Thu Aug 23 19:57:00 2012
Exception code:    EXCEPTION_ACCESS_VIOLATION
Exception address: 714B10AE
  no-symbol [0x714B10AE]
  no-symbol [0x714B106D]
  no-symbol [0x6FF02115]
  no-symbol [0x29800F8]
  no-symbol [0x29800F8]
  no-symbol [0x29800F8]
  no-symbol [0x6EECCCC0]
  no-symbol [0x6FF0257C]
  no-symbol [0x29800F8]
  no-symbol [0x29800F8]
  no-symbol [0x29800F8]

(At least it didn’t lie.)

The trick I finally found was to override the default search path, even though I understand from the documentation that it should find the symbol files anyway:

if (SymInitialize(process,
                  "C:\\Apache22\\bin;C:\\Apache22\\modules",
                  TRUE) != TRUE) {
    fprintf(log, "SymInitialize() failed with error %d\n",
            GetLastError());
}

(And no, I don’t intend to use stdio permanently in this context.)
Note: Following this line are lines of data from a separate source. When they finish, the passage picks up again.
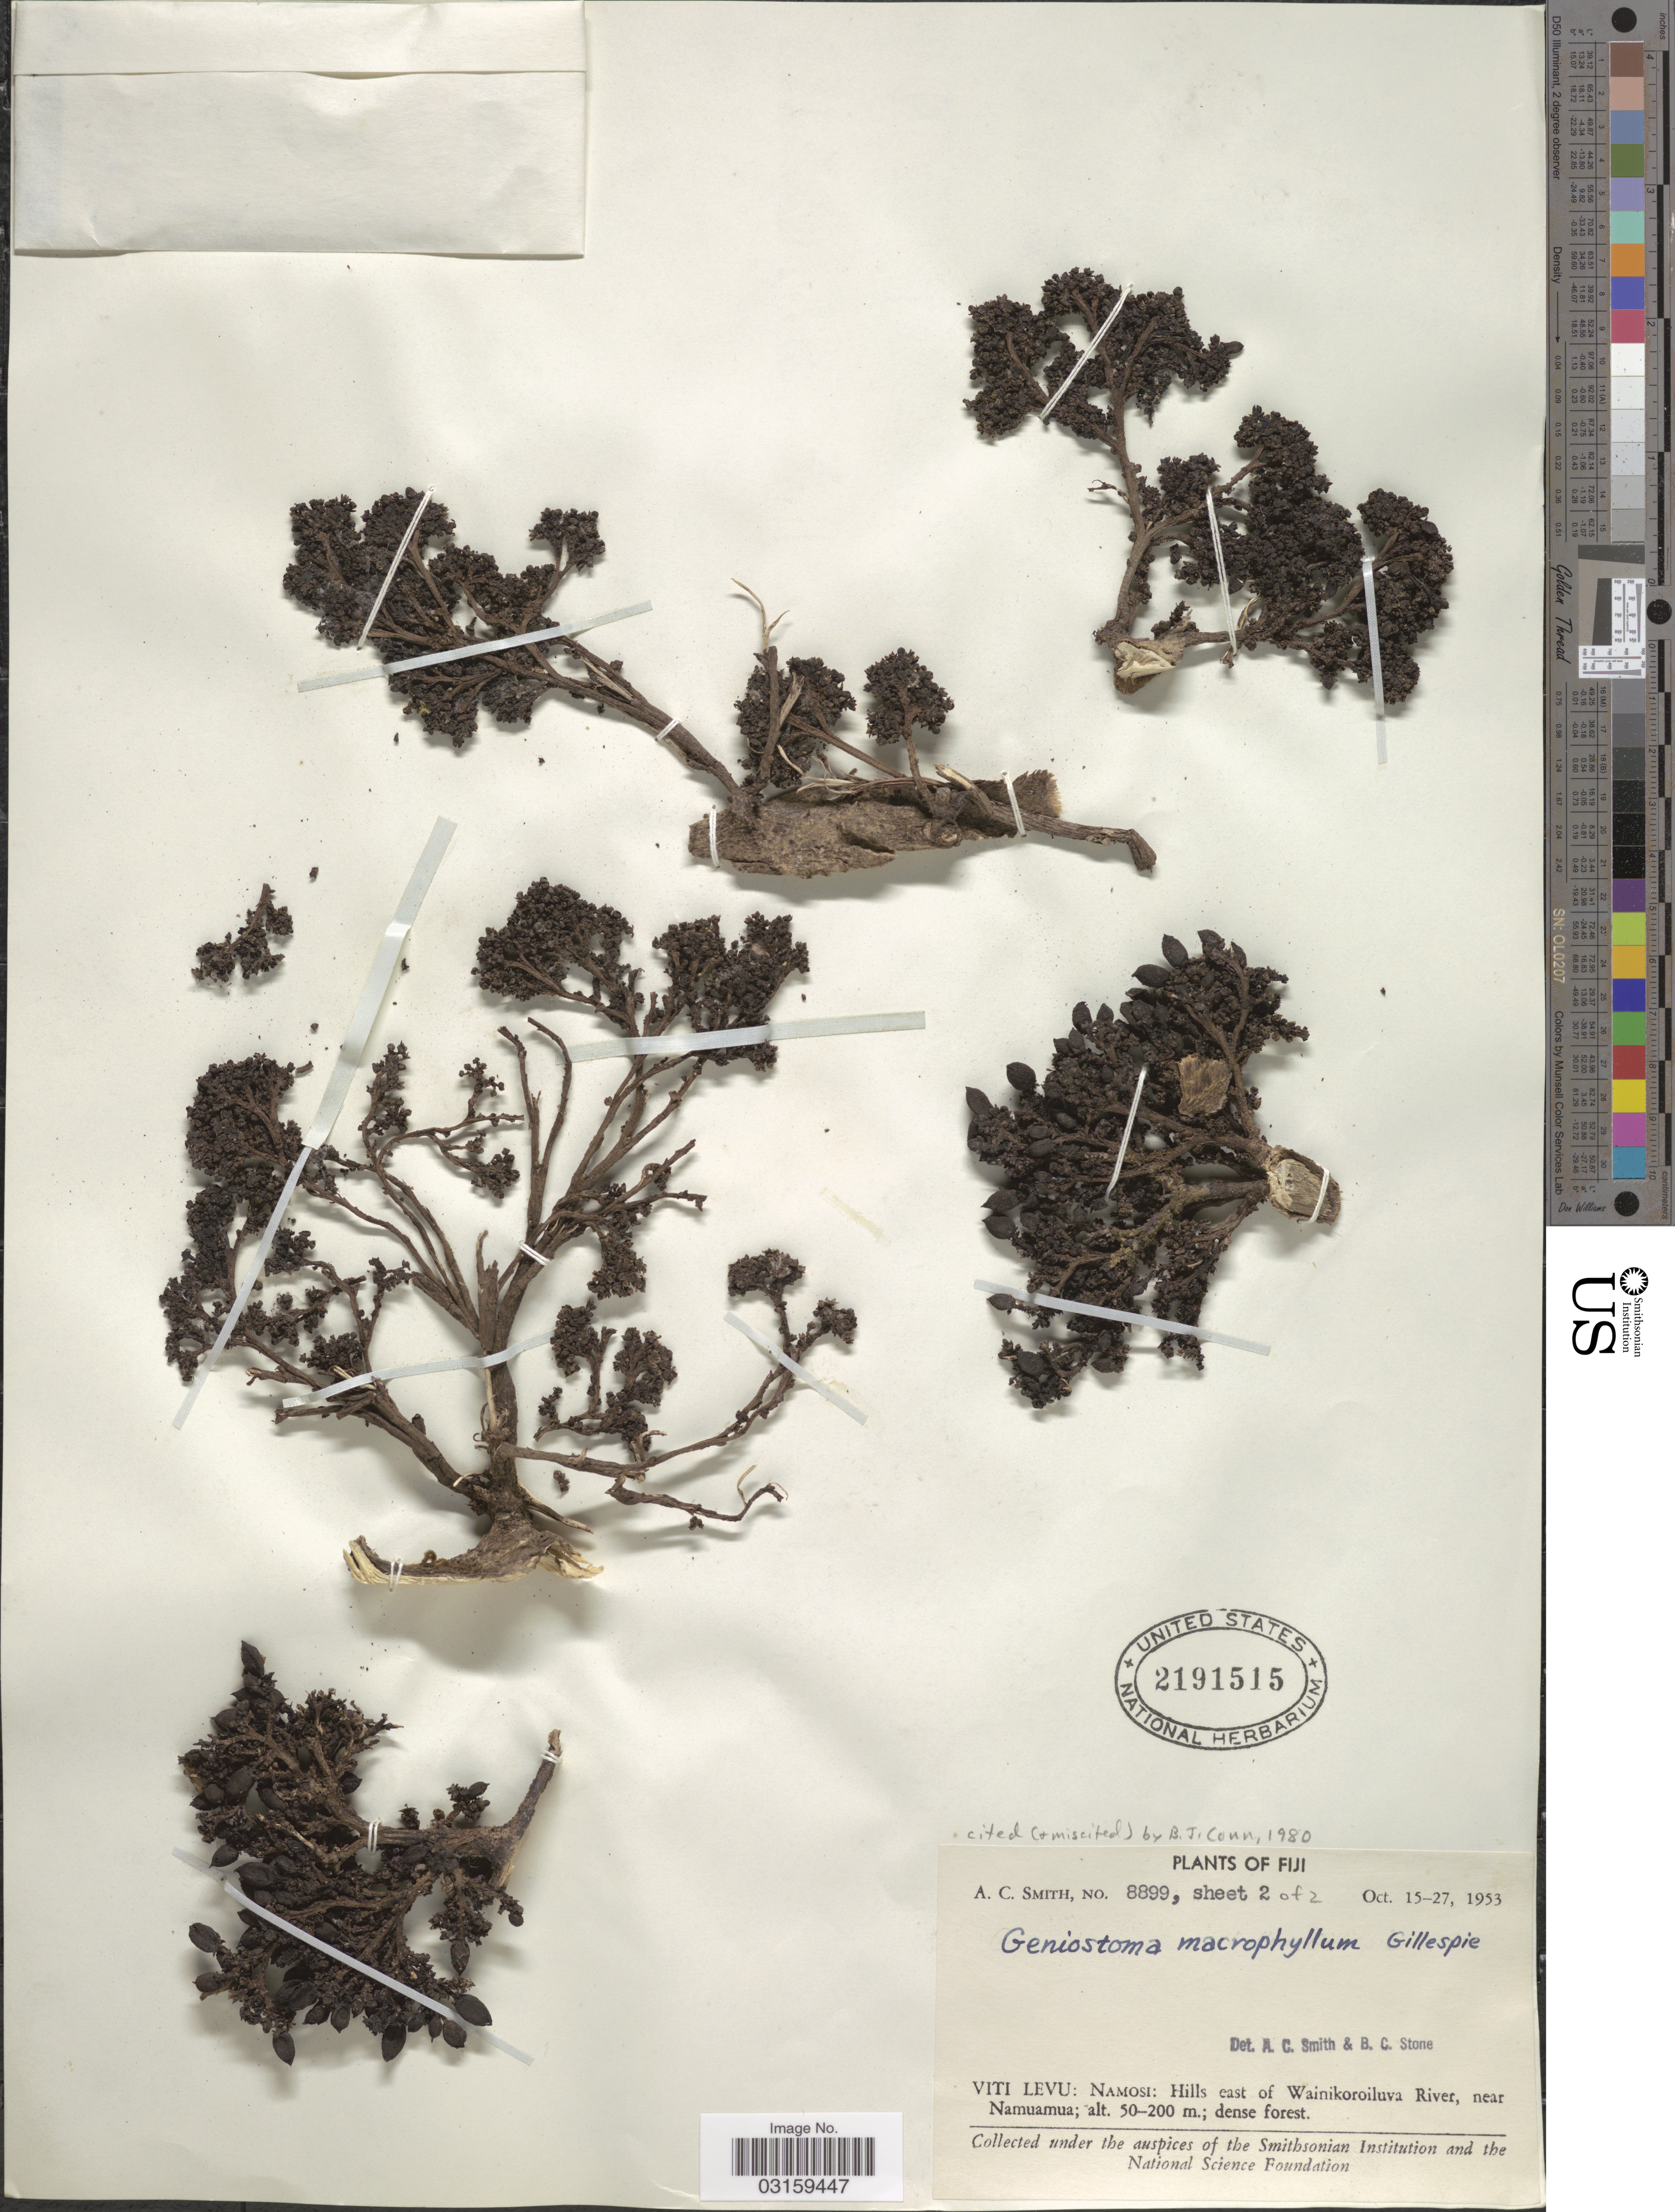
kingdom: Plantae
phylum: Tracheophyta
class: Magnoliopsida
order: Gentianales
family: Loganiaceae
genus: Geniostoma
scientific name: Geniostoma macrophyllum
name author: Gillespie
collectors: A. C. Smith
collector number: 8899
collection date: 1953-10-15/1953-10-27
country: Fiji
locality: Viti Levu: Namosi; Hills east of Wainikoroiluva River, near Namuamua.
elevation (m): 50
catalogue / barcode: US 2191515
That yields the following:

Thu Aug 23 19:59:46 2012
Exception code:    EXCEPTION_ACCESS_VIOLATION
Exception address: 714B10AE
SymInitialize() failed with error 87
  no-symbol [0x714B10AE]
  no-symbol [0x714B106D]
  ap_run_handler [0x6FF02115]
  ap_invoke_handler [0x6FF0257C]
  ap_process_request [0x6FF0F7FC]
  ap_process_http_connection [0x6FF0AA82]
  ap_run_process_connection [0x6FF04F25]
  ap_process_connection [0x6FF051B2]
  worker_main [0x6FF1E130]
  endthreadex [0x74F23433]
  endthreadex [0x74F234C7]
  BaseThreadInitThunk [0x76CC339A]
  RtlInitializeExceptionChain [0x779D9EF2]
  RtlInitializeExceptionChain [0x779D9EC5]

(And yes, SymInitialize() still returns an invalid parameter error.)

There’s still some bogosity (libc symbols needed), and for some reason it doesn’t grok the symbols in my DSO (which has a .pdb file), but this is pretty good.